━━━ Source data ━━━
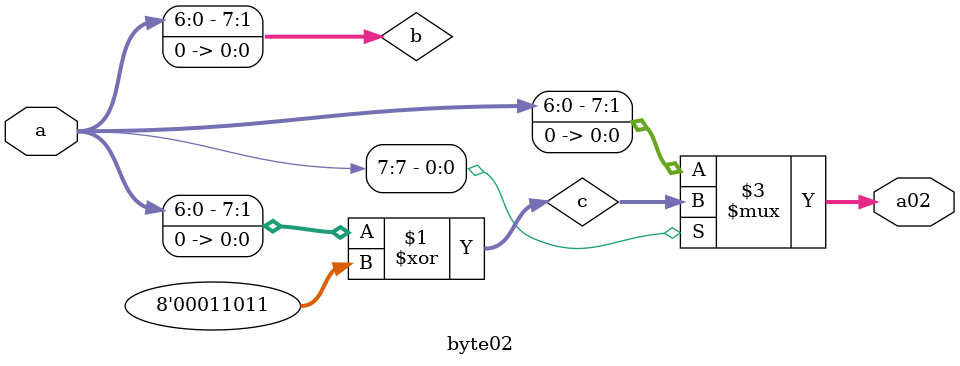
<source format=v>
module byte02(a,a02);

output[7:0] a02;
input[7:0] a;

wire [7:0] b,c;

assign b={a[6:0],1'b0};
assign c=b^{8'h1b};
assign a02=(a[7]==0)? b:c;

endmodule
</source>
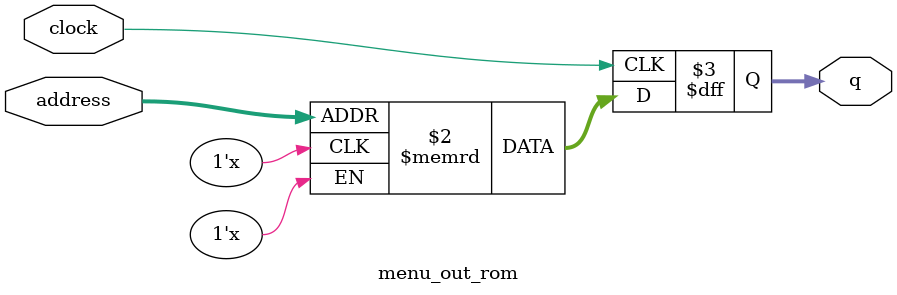
<source format=sv>
module menu_out_rom (
	input logic clock,
	input logic [18:0] address,
	output logic [1:0] q
);

logic [1:0] memory [0:307199] /* synthesis ram_init_file = "./menu_out/menu_out.mif" */;

always_ff @ (posedge clock) begin
	q <= memory[address];
end

endmodule

</source>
━━━
Required action
Copy out the whole listing exactly, and don't carry over any pictures.

Your response
<source format=v>
module byte02(a,a02);

output[7:0] a02;
input[7:0] a;

wire [7:0] b,c;

assign b={a[6:0],1'b0};
assign c=b^{8'h1b};
assign a02=(a[7]==0)? b:c;

endmodule
</source>
<source format=sv>
module menu_out_rom (
	input logic clock,
	input logic [18:0] address,
	output logic [1:0] q
);

logic [1:0] memory [0:307199] /* synthesis ram_init_file = "./menu_out/menu_out.mif" */;

always_ff @ (posedge clock) begin
	q <= memory[address];
end

endmodule

</source>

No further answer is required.